Don't forget to really think about whether or not this new job is the right move for you. Is it a lateral move, but one that will get you to where you want to be geographically? Is the pay and experience you'll get from the job so great that you're willing to go anywhere to do it? No one has a crystal ball that will tell you if it's the right move for you, but if you have a mentor in your industry who can help advise you, this is the time to pick up the phone and call them.

Remember, a big move like this can have a huge effect on your career and your personal life. So, it's important you really think it through.

What to do after you decide to say yes

A great promotion. A cool, new city. And a job you love. The answer is a big, fat yes. Here's what to do before you tell your new employer you're coming on board. 


You're so excited that you're practically jumping up and down. But before you say yes, you've got some negotiating to do. Yes, salary and benefits are important--but there are a lot of things you can negotiate for that will make your move easier. 

  • Closing costs on your new house. 
  • A bridge loan to help you pay your mortgage until you can sell your current home.
  • Moving expenses--or reimbursement if you move yourself
  • A trip to the new city to find a new home.
  • Help from a recruiter to find your partner a new job in your new town. 

Decide if you'll rent or buy--and how much you'll spend

A lot of people in this situation decide to rent for 6 months to a year so they can get a better feel for where they want to live. Others are anxious to get settled and to minimize any disruption in their kids' lives. There are pros and cons to each option and you'll have to decide which is right for you.

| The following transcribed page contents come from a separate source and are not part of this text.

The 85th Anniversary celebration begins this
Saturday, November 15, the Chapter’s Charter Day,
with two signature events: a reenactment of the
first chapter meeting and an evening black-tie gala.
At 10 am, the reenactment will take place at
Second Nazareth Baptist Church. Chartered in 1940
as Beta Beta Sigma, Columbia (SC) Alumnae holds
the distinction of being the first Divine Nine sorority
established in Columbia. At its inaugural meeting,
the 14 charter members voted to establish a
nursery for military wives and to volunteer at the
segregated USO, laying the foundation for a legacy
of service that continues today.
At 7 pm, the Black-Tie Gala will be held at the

Don't forget to factor in the cost of housing in your new town and what interest rates might do. It might actually be cheaper to rent long term than it is to buy, but if you're going to buy it might make sense to take advantage of low interest rates before they start to go up. 

Figure out what you'll do with your old house

The easiest option might be to sell your house (especially if you can get a bridge loan from your employer), but keeping your home as a rental might be a great investment depending on where you live. Set aside some time to talk to a few property managers to get a feel for what services they can offer you if you decide to rent it, what taxes you'll be responsible for, and what the financial investment is. 

Consider your partner

This is last on the list, but it should be something you're thinking about throughout the entire process. Will your partner's job transfer to the same area? If not, how easy is it for him to find a job in his field in this new city? And if you're not moving far--does it make sense for your partner to commute? If the commute is on the table, be sure you consider how that will affect your family life and relationship. Ask yourselves:

  • How strong is your relationship? Getting along was easy when you both had a short commute. But now your partner is spending hours fighting traffic, getting home late, and hardly has any time for things like the gym or exploring the new town. And if with all the extra strain, it’s easy for resentment to start to creep in. If your relationship isn’t strong enough to handle it, you might find yourself struggling.
  • Are you prepared for the extra parenting responsibilities? If one parent is adding four hours of travel time onto the work day, he’s probably not going to be able to spend time with the kids. That strains more than just the family relationships. The other spouse is now a single parent during the week. So that might mean additional childcare costs--and that’ll affect how much house you can afford in your new town.
  • How much does the commute cost? How much are you spending every weekend on transportation? Or, if you’re doing the long-distance thing, can you afford two mortgages or rent payments? Is your spouse’s income enough to offset that?
  • Is there and end date? Does your spouse plan to commute forever? If there’s a hard deadline--like finishing graduate school or the end of the year---that simplifies things. But if this is a long-term arrangement, you’ll have to ask yourself if it’s worth it.

Whew, as we said, it's not an easy decision. But now that you've done all the research and thought about all the possibilities, you can be sure you made the right one!